Les candidats Erin O'Toole et Andrew Scheer suivent, et si la surprise devait survenir, elle viendrait sans doute de l'un d'eux.

Mais ce qui a surtout marqué cette campagne à la direction, c'est le peu d'intérêt qu'elle a soulevé. Les débats à 14 ou 13 candidats étaient trop lourds pour susciter l'intérêt et on avait nettement l'impression que plusieurs candidats de premier plan ont décidé de passer leur tour.

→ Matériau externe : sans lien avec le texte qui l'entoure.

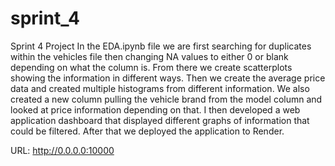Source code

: # sprint_4
Sprint 4 Project
In the EDA.ipynb file we are first searching for duplicates within the vehicles file then changing NA values to either 0 or blank depending on what the column is.  From there we create scatterplots showing the information in different ways.  Then we create the average price data and created multiple histograms from different information.  We also created a new column pulling the vehicle brand from the model column and looked at price information depending on that.  I then developed a web application dashboard that displayed different graphs of information that could be filtered.  After that we deployed the application to Render.

URL: http://0.0.0.0:10000
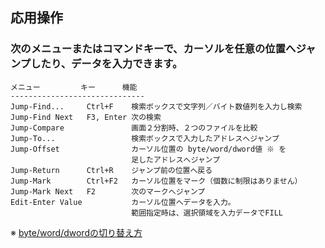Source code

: ## 応用操作


### 次のメニューまたはコマンドキーで、カーソルを任意の位置へジャンプしたり、データを入力できます。


    メニュー         キー      機能
    ------------------------------
    Jump-Find...     Ctrl+F    検索ボックスで文字列／バイト数値列を入力し検索
    Jump-Find Next   F3, Enter 次の検索
    Jump-Compare               画面２分割時、２つのファイルを比較
    Jump-To...                 検索ボックスで入力したアドレスへジャンプ
    Jump-Offset                カーソル位置の byte/word/dword値 ※ を
                               足したアドレスへジャンプ
    Jump-Return      Ctrl+R    ジャンプ前の位置へ戻る
    Jump-Mark        Ctrl+F2   カーソル位置をマーク（個数に制限はありません）
    Jump-Mark Next   F2        次のマークへジャンプ
    Edit-Enter Value           カーソル位置へデータを入力。
                               範囲指定時は、選択領域を入力データでFILL

※ [byte/word/dwordの切り替え方][1]

[1]: #other.tips
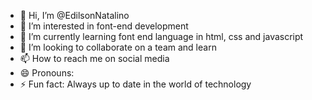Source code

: - 👋 Hi, I’m @EdilsonNatalino
- 👀 I’m interested in font-end development
- 🌱 I’m currently learning font end language in html, css and javascript
- 💞️ I’m looking to collaborate on a team and learn
- 📫 How to reach me on social media 
- 😄 Pronouns: 
- ⚡ Fun fact: Always up to date in the world of technology

<!---
EdilsonNatalino/EdilsonNatalino is a ✨ special ✨ repository because its `README.md` (this file) appears on your GitHub profile.
You can click the Preview link to take a look at your changes.
--->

En fait, quand on voit les sondages, on ne peut pas les blâmer. Bien qu'on ne sache jamais, puisque le gouvernement n'est pas encore rendu à mi-mandat. Et que les difficultés commencent à s'accumuler à l'horizon pour le gouvernement Trudeau.

En attendant, à Toronto ce week-end, on va passer par tous les rituels d'un congrès à la direction : écouter les discours des candidats et égrener les annonces des résultats des tours de scrutin, même si l'ordinateur connaît déjà le nom du gagnant.

Dès lundi, le nouveau chef aura la lourde tâche de donner un nouvel élan au Parti conservateur, qui ne s'est pas encore tout à fait remis de sa défaite électorale d'il y a deux ans. Un parti qui n'est pas trop mal en point pour ce qui est du nombre de membres, du nombre de députés ou du financement.

Reste à lui trouver un message gagnant, un travail pour lequel le nouveau chef pourrait bien avoir besoin de l'aide des superhéros qui, heureusement, ne rôdent pas loin.